§ TAREAS
[a] Según el fragmento citado, ¿cómo describe Joan con ironía su ocupación?
[b] Por favor, transcribe una parte del fragmento citado: comienza en las palabras "Puede que todo" y detente después de "en el aula.".

§ FRAGMENTO CITADO
────────────────────────────────────────

El relato de un amor romántico, sacrificado. La heroína trágica sufre, es traicionada, pero es una buena esposa, lo importante es ser una buena esposa. En fin, parecía un intento por reivindicar el trabajo  y talento de la mujer en el mundo de la literatura, pero Joan Castleman (sí, con el apellido del marido) termina siendo una Mary Godwin o Collette del siglo XXI y no termina de desatarse de la figura de mujer abnegada. De hecho, los dos mejores momentos de la película (donde la actriz que encarna a Joan se luce) son justo los instantes donde está por estallar y al fin estalla, escupiéndole toda la verdad a su insulsa pareja. Y este último además, exhibe (y también lo rescato) el poder que tiene el oficio de la escritura como canalizador de tantos miedos, frustraciones, deseos, etc. Si pienso en el protagonismo de este elemento (literatura) es el gran motivo de supervivencia de Joan, quien a los 64 años, y como ella afirma con ironía , su ocupación es "fabricar reyes".

sábado, 18 de enero de 2020

Formación docente ininterrumpida

          Nadie discutiría que es lo mismo "gustar de la literatura" a "gustar de enseñar literatura". Para el primer gustar se precisa simplemente ser un buen lector. Con buen lector me refiero a leer y releer, comentar y subrayar, buscar y conseguir títulos inéditos, y llegar a conocer estilos y géneros por medio de la lectura profunda y variada,etc. Para el segundo gustar, se precisa ser un buen lector y saber estar frente a estudiantes, buscar formas amables de arrimarlos a la lectura de ficción o bien hacer innumerables intentos (malabares) para que sientan algo conocido como goce estético. Los objetivos o intenciones pueden variar de acuerdo al sujeto que cumple el rol de maestro, pero no existe una cualidad que sea suficiente. Si suponemos presentarnos como ejemplos a seguir, o exigimos grandes críticos literarios, lectores apasionados y participativos, quienes estamos frente a la clase TAMBIÉN ESTAMOS OBLIGADOS A SERLO. Es decir, tenemos que dedicarnos a leer mucho y variado, revisar lo antiguo, acercarnos a lo nuevo, y llevarlo al aula para compartir, y compartir esa misma práctica que procuramos enseñar. Algo así como ser consecuente con lo que predicamos. 

          Puede que todo lo anterior suene a consejo ingenuo o prédica anodina, pero he comprobado que funciona. Asumirnos como sujetos en formación continua no es una moda, es la manera más amable de generar un verdadero intercambio en el aula.

────────────────────────────────────────

§ DATOS DEL EJERCICIO
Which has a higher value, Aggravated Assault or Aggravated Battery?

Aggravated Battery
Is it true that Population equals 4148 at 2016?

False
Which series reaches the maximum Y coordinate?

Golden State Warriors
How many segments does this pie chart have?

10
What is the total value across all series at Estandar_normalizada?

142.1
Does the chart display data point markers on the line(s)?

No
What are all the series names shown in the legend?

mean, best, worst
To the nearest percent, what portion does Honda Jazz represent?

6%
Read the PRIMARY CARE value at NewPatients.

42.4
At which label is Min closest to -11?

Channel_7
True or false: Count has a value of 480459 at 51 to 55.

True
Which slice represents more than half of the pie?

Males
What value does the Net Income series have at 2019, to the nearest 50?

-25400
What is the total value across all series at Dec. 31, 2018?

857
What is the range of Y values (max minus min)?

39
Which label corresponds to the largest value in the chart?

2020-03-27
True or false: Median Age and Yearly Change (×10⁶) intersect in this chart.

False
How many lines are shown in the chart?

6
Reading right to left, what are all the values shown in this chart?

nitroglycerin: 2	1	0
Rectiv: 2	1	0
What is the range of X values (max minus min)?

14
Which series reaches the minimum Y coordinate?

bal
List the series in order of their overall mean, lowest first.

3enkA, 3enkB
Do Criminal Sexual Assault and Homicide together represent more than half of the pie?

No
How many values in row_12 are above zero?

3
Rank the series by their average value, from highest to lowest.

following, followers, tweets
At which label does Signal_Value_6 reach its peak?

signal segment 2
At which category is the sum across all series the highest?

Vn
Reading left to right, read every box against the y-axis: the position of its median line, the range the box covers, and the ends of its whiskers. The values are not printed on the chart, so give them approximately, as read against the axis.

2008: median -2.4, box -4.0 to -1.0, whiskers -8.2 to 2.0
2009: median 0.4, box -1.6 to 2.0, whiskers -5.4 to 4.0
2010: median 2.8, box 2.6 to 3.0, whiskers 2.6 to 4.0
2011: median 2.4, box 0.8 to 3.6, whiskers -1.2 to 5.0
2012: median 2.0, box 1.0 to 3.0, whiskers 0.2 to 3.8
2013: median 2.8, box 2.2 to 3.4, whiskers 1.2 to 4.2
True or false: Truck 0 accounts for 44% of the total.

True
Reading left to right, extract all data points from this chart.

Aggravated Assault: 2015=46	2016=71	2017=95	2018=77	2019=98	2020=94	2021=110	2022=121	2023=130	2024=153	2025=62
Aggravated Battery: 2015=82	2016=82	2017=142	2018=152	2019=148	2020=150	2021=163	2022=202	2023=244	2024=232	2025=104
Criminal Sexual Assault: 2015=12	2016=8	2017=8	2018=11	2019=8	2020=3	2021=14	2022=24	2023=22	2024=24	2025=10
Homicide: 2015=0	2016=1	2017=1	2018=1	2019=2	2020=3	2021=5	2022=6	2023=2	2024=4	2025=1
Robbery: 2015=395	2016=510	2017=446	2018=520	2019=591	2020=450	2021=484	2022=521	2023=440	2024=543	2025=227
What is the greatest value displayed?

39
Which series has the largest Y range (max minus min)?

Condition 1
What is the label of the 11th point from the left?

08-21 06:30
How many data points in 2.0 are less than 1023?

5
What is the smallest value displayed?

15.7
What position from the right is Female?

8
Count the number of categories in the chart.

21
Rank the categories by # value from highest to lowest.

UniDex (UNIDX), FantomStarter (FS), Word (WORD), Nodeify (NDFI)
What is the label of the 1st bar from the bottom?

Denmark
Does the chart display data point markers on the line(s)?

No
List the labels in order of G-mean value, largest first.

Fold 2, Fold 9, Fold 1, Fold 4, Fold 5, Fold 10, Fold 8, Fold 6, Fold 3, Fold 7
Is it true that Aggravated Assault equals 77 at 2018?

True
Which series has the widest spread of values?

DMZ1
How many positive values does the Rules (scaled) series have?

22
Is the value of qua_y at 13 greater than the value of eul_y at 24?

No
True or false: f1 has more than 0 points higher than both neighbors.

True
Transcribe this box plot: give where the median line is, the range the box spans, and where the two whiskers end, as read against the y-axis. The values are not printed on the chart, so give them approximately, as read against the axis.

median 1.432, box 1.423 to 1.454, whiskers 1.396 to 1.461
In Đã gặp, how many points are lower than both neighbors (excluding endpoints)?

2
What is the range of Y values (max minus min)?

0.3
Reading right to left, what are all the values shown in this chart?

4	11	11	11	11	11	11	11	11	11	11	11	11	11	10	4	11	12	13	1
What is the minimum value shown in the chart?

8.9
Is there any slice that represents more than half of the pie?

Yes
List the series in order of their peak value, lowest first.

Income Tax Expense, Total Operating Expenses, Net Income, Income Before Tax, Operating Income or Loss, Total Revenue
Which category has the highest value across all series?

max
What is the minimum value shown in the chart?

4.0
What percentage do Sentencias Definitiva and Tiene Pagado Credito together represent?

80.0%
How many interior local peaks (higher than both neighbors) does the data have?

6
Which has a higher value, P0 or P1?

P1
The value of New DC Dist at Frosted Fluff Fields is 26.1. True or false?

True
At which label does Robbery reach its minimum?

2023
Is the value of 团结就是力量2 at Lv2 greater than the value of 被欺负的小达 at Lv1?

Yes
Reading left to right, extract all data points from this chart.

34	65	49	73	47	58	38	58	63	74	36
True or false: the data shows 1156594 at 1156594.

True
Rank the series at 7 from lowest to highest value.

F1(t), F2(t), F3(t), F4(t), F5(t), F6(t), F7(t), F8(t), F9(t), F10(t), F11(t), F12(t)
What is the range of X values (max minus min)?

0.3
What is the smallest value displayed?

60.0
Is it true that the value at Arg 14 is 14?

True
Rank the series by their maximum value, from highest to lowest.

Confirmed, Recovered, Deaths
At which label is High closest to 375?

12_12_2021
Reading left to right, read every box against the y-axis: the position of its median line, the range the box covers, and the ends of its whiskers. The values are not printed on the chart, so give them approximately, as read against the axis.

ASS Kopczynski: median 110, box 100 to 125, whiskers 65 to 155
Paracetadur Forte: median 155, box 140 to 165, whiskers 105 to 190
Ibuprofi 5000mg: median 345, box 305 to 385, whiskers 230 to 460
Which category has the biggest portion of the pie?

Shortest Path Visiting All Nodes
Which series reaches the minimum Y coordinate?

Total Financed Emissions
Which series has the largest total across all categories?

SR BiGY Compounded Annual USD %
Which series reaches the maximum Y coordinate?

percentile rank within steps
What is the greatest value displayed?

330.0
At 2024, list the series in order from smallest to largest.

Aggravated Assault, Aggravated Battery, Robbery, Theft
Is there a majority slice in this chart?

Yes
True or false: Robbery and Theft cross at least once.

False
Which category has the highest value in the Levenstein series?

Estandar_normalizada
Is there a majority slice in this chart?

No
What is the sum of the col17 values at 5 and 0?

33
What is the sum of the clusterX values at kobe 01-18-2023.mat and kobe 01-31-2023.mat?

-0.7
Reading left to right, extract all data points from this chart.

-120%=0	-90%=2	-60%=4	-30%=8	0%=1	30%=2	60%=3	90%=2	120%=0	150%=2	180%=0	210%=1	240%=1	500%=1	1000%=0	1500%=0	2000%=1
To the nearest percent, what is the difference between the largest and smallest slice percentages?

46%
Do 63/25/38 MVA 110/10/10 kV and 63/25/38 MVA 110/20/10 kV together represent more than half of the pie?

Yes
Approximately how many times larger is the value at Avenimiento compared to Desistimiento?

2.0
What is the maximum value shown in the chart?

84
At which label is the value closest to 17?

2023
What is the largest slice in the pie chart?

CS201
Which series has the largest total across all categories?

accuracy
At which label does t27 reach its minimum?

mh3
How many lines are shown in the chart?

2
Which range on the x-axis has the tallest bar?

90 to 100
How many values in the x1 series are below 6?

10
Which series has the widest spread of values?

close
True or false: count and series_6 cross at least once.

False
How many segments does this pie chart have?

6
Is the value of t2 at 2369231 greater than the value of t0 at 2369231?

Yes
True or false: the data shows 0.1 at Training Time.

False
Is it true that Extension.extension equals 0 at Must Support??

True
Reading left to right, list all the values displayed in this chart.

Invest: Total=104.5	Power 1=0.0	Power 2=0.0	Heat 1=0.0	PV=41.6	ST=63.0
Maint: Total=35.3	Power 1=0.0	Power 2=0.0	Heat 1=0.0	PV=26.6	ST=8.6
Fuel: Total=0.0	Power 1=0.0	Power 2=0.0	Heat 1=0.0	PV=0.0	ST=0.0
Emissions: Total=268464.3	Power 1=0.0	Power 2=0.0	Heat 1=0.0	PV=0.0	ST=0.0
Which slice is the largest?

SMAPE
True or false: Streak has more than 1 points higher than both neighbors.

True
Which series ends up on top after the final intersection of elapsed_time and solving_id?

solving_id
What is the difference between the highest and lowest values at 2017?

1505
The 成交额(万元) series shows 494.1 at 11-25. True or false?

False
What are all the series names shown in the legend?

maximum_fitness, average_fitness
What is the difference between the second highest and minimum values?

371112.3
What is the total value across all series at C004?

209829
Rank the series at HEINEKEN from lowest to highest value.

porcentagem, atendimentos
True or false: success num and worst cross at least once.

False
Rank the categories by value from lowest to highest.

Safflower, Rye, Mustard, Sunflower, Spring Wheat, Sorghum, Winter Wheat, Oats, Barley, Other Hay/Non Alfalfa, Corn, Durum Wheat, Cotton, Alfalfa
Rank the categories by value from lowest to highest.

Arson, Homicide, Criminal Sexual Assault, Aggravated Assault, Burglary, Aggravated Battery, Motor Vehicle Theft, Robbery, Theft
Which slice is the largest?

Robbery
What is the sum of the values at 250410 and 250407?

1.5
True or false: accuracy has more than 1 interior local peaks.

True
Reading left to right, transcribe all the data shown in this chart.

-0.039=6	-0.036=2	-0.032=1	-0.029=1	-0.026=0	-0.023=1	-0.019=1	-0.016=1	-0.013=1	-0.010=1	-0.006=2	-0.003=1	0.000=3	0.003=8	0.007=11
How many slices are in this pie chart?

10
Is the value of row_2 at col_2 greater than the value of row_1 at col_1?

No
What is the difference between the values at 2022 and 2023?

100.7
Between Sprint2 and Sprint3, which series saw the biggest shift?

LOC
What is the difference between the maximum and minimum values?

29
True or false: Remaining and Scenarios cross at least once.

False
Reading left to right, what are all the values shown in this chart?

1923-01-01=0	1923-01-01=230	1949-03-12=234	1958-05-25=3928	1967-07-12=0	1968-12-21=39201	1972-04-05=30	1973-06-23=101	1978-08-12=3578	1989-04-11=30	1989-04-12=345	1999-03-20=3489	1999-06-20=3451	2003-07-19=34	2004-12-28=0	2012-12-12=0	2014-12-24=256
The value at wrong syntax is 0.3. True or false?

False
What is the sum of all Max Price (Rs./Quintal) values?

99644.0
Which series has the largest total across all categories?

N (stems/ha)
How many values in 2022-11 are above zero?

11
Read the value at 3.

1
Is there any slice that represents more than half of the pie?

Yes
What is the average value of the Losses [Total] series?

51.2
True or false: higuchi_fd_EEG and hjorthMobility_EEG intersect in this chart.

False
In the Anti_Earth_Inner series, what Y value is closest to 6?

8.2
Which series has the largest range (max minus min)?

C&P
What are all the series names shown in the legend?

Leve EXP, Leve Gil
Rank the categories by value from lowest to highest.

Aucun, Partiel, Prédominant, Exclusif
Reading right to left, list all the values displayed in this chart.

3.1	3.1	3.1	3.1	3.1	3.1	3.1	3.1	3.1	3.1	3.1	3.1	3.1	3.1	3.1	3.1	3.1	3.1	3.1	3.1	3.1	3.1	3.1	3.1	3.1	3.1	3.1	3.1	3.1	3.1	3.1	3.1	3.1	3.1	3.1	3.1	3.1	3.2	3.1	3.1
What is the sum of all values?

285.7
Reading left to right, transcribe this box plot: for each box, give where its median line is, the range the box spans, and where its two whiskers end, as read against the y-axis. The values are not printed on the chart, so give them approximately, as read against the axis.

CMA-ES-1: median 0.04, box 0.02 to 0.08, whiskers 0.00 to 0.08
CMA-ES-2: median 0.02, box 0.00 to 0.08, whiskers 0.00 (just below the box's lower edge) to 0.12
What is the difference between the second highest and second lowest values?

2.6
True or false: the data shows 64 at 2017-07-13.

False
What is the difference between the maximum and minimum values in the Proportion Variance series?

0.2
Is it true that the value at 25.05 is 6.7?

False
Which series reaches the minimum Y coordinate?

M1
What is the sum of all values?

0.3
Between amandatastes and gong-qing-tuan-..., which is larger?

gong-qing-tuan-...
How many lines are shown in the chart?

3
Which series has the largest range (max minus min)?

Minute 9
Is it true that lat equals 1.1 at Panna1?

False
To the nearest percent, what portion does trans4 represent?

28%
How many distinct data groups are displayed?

────────────────────────────────────────

§ RESULTADOS
[a] Su ocupación es "fabricar reyes".

[b]
Puede que todo lo anterior suene a consejo ingenuo o prédica anodina, pero he comprobado que funciona. Asumirnos como sujetos en formación continua no es una moda, es la manera más amable de generar un verdadero intercambio en el aula.